O planejamento antes de embarcar
O controle começa ainda no aeroporto. Antes de embarcar, Tom Bueno mostrou a necessidade de aplicar a insulina para a refeição (no caso, o jantar). Ele realizou a correção e aplicação da insulina de ação rápida, aguardando o tempo necessário antes de comer. Além disso, ele passou pelo raio-x com seus insumos, um procedimento padrão para quem utiliza insulina, e felizmente não teve contratempos. Ter um kit de diabetes acessível, com medidores, insulinas e carboidratos de rápida ação (como pastilhas), é fundamental. No entanto, mesmo com essa preparação, o ambiente do avião apresenta variáveis únicas.
A hipoglicemia inesperada durante o voo
Um dos maiores receios de Tom era a hiperglicemia, causada pela inatividade prolongada. Contudo, o que ocorreu foi o oposto: hipoglicemia. Durante o voo, seu sensor indicou 55 mg/dL. Ele precisou agir rapidamente, solicitando uma bebida açucarada à equipe de comissários. A recuperação, entretanto, não foi imediata; levou quase uma hora e meia para a glicemia estabilizar. Analisando o ocorrido, Tom avaliou no vídeo: “Com certeza apliquei insulina a mais. Errei na contagem de carboidrato no aeroporto.”
Este é um ponto crucial: a contagem de carboidratos em alimentos de aeroportos ou servidos em aeronaves é, muitas vezes, uma estimativa difícil. A composição dos alimentos pode ser diferente da habitual, levando a erros de dosagem da insulina.
O desafio da segunda refeição e novos imprevistos
Logo após a estabilização, a segunda refeição do voo chegou. Naturalmente, surgiu o receio de aplicar insulina e enfrentar outra queda. Quando a glicemia atingiu 80 mg/dL, ele se preparou para comer, mas a instabilidade retornou. “Já tava preparada aqui pra dormir, mas tô com hipo ainda”, relatou. Ele precisou consumir mais carboidratos de ação rápida (outro refrigerante com açúcar). Esse episódio reforça como o diabetes em viagens longas é imprevisível. Fatores como a pressão da cabine, o estresse da viagem e o metabolismo alterado pela quebra de rotina podem influenciar diretamente a sensibilidade à insulina.

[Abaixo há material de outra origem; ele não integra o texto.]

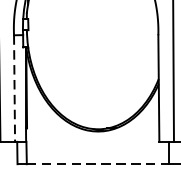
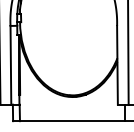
line: (13, 88) -> (10, 65), dashed -> solid
line: (97, 164) -> (72, 121), dashed -> solid

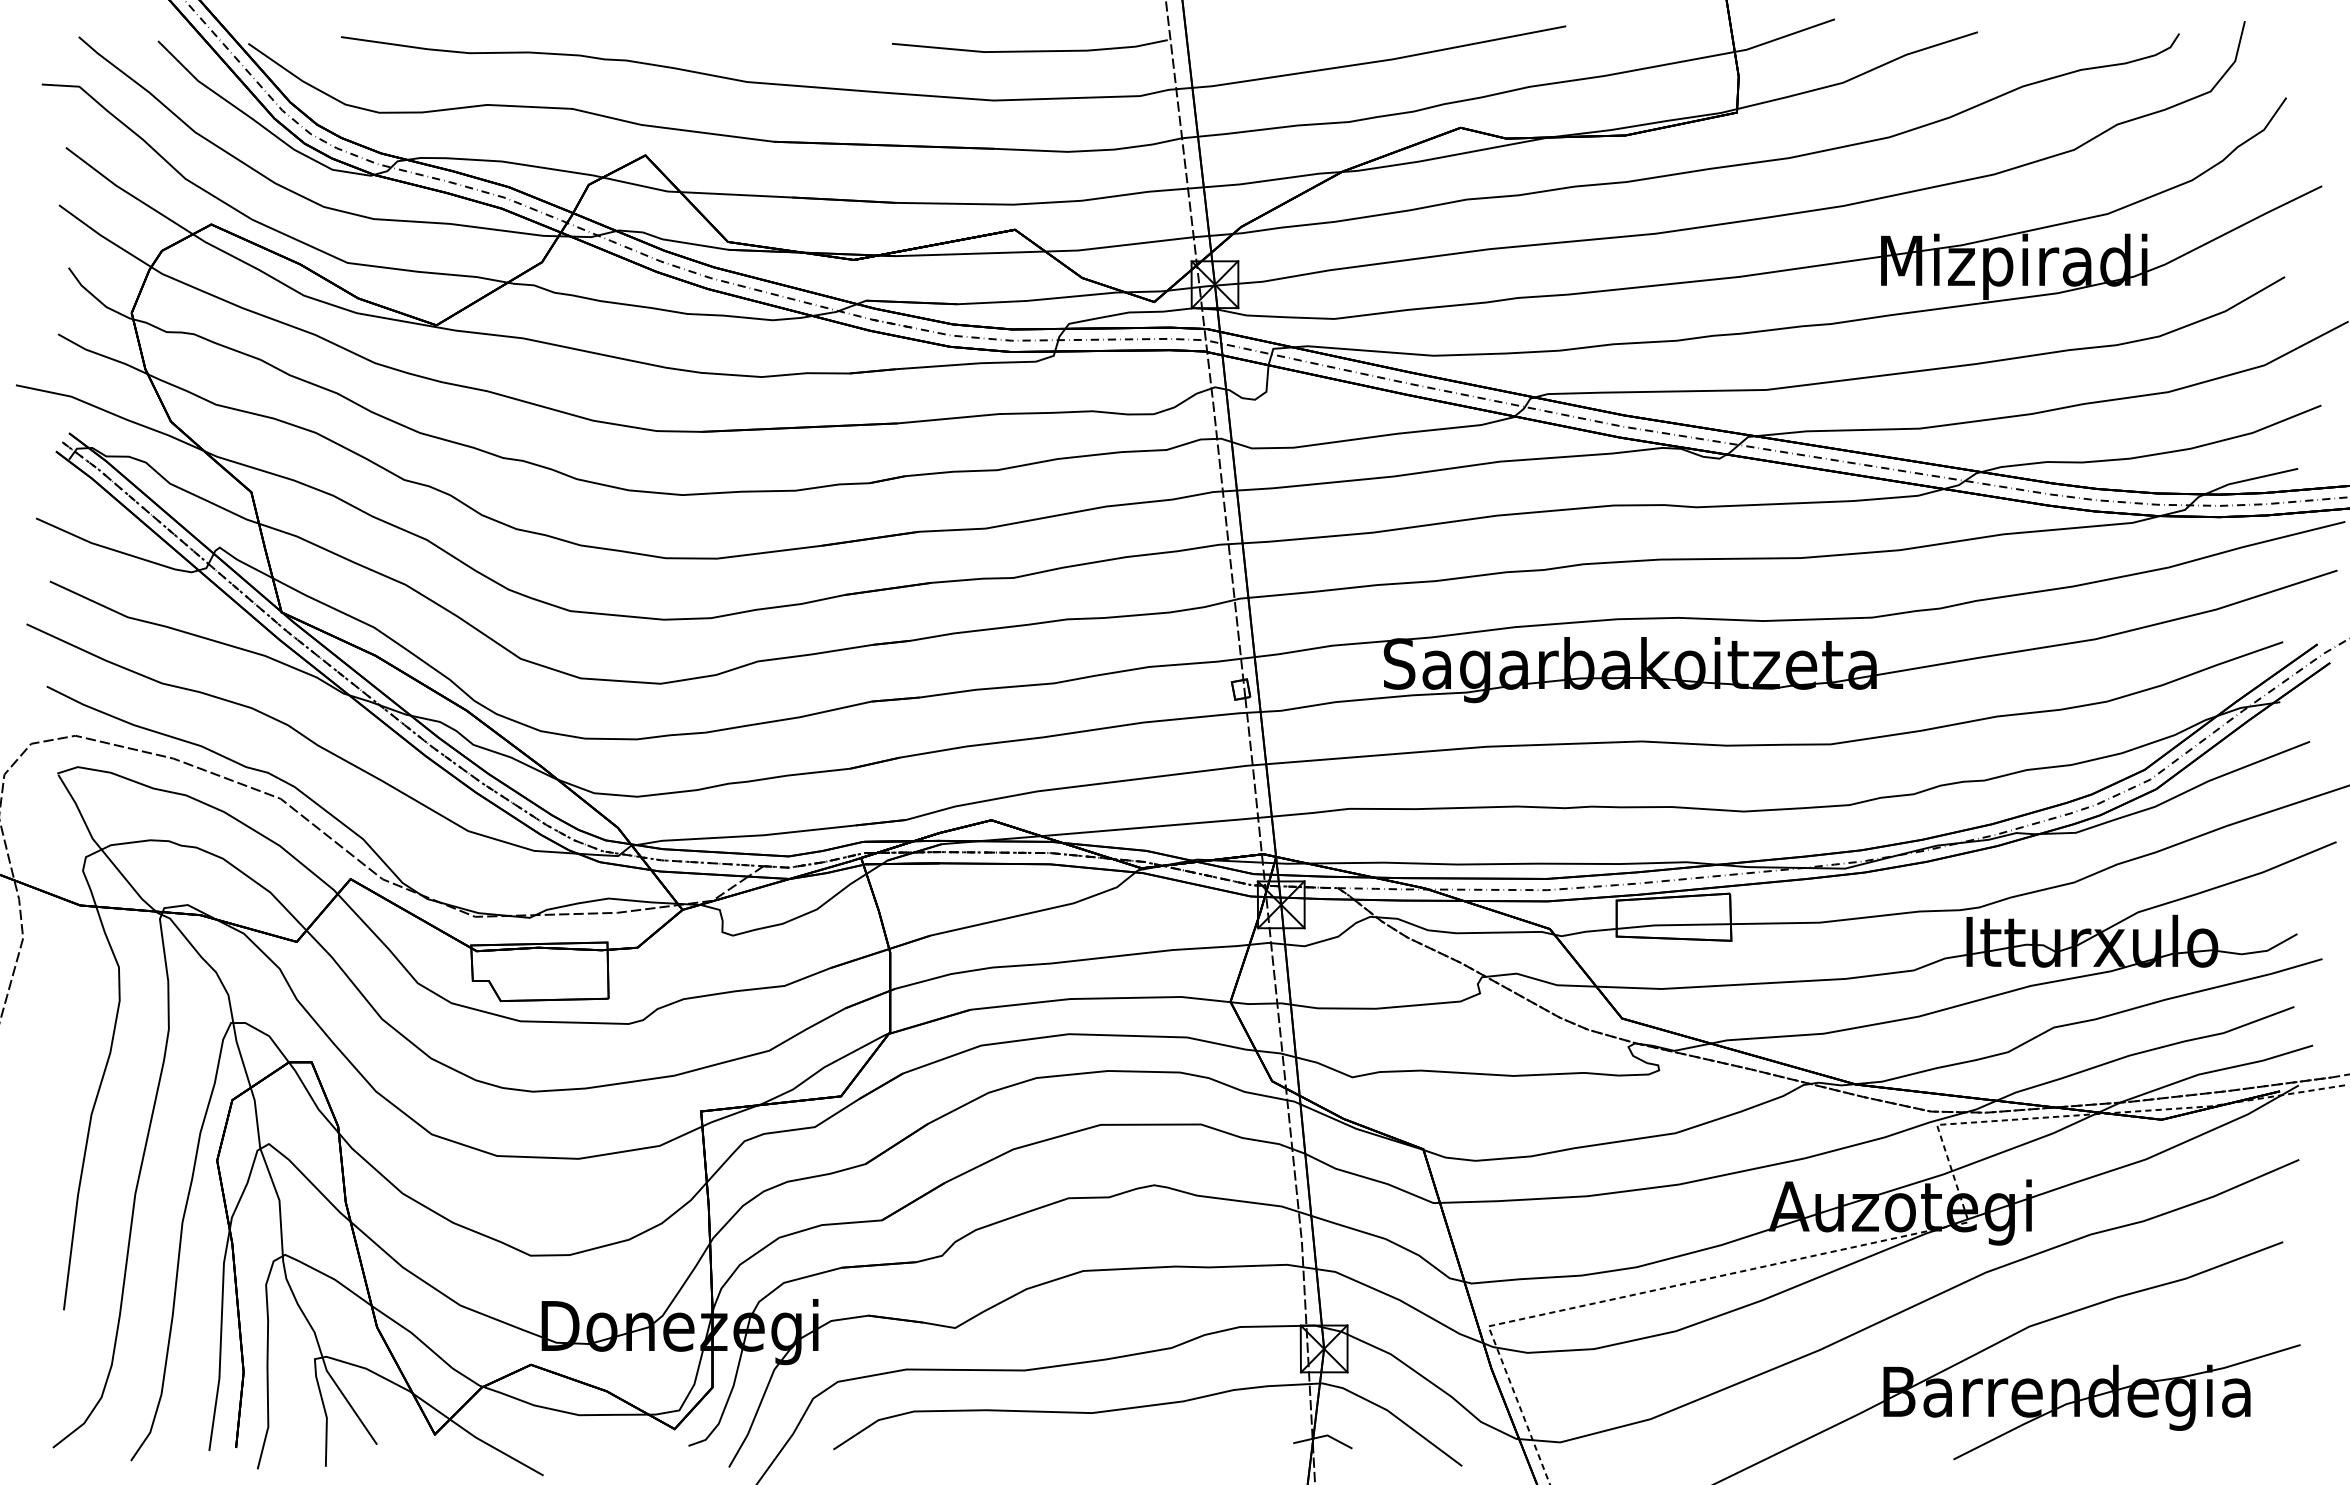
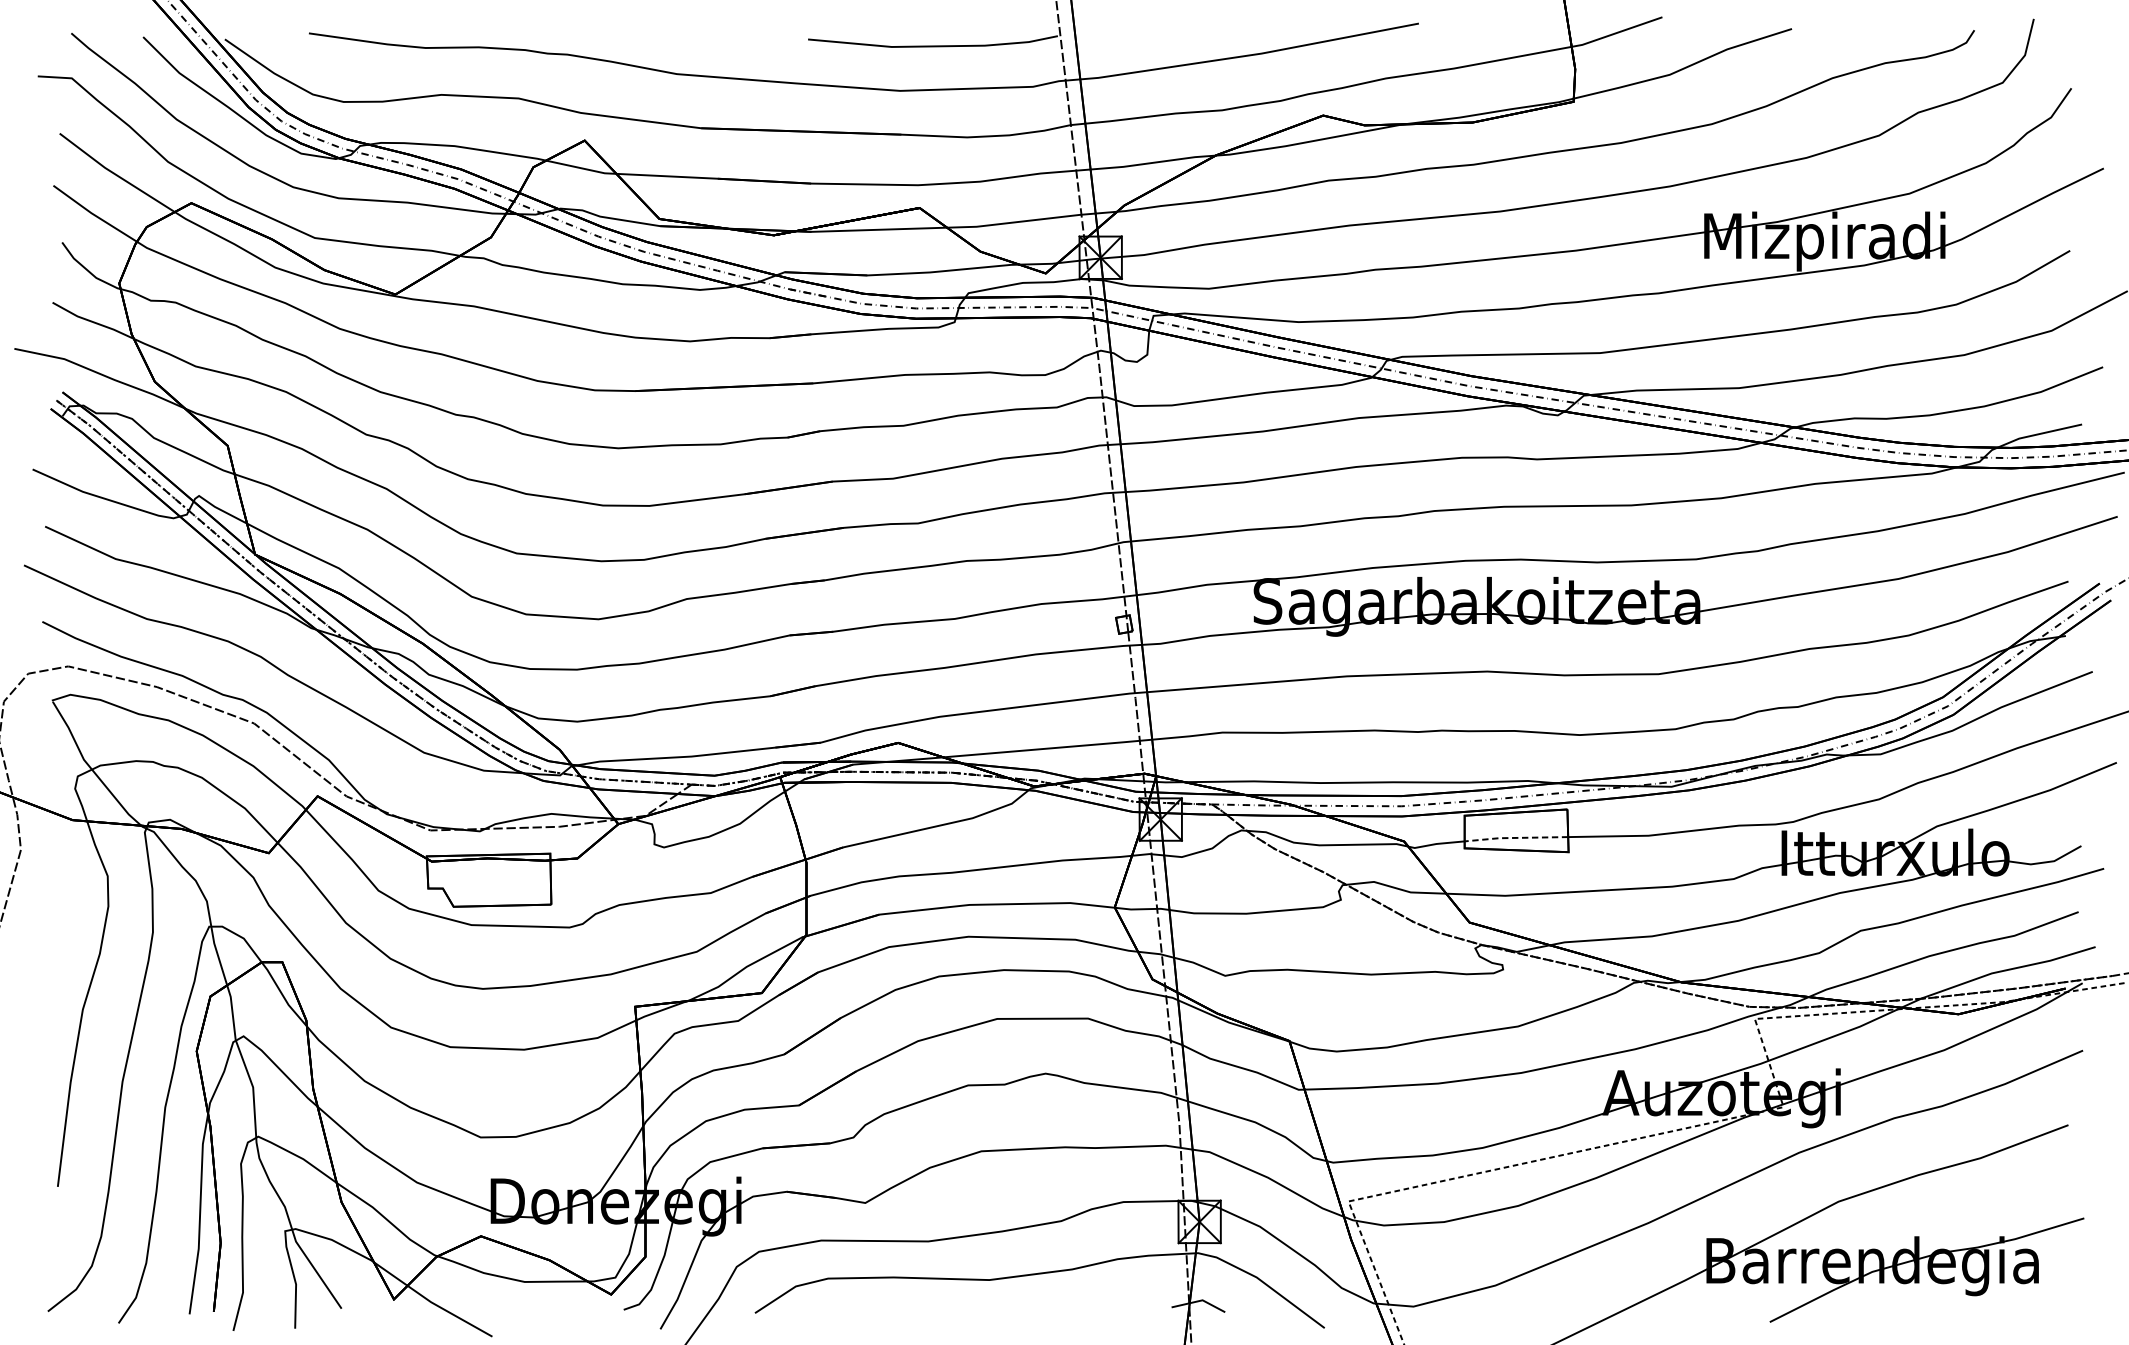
line: (1672, 925) -> (1515, 838), solid -> dashed

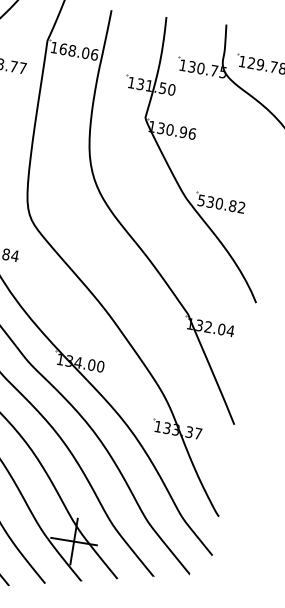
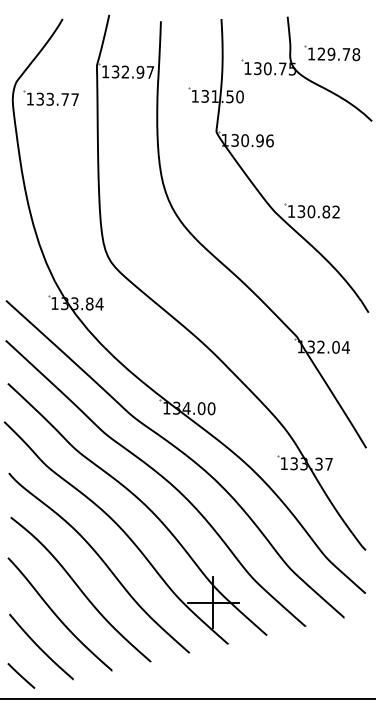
text: (78, 51) -> (132, 71), 168.06 -> 132.97
text: (201, 200) -> (291, 211), 530.82 -> 130.82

Felizmente, após a segunda correção, Tom conseguiu dormir. Ele acordou pela manhã, já próximo de Lisboa, com a glicemia em 114 mg/dL. Embora tenha confessado que adormeceu antes de re-verificar a glicemia após o segundo refrigerante, o resultado foi positivo. A gestão do diabetes em viagens longas é, portanto, um exercício constante de monitoramento e ajuste, onde nem sempre as regras habituais se aplicam da mesma forma.
A chegada e os próximos passos
Os desafios não terminaram com o pouso. Tom Bueno ainda enfrentou três horas na fila de imigração em Lisboa. Surpreendentemente, sua glicemia permaneceu dentro da meta durante esse longo período de espera. A experiência do voo serve como um lembrete importante: o planejamento é crucial, mas a capacidade de resposta a eventos inesperados, como hipoglicemias, é o que garante a segurança. Agora, o desafio muda para adaptar-se à culinária local e a um novo fuso horário, mas essa é outra etapa da jornada.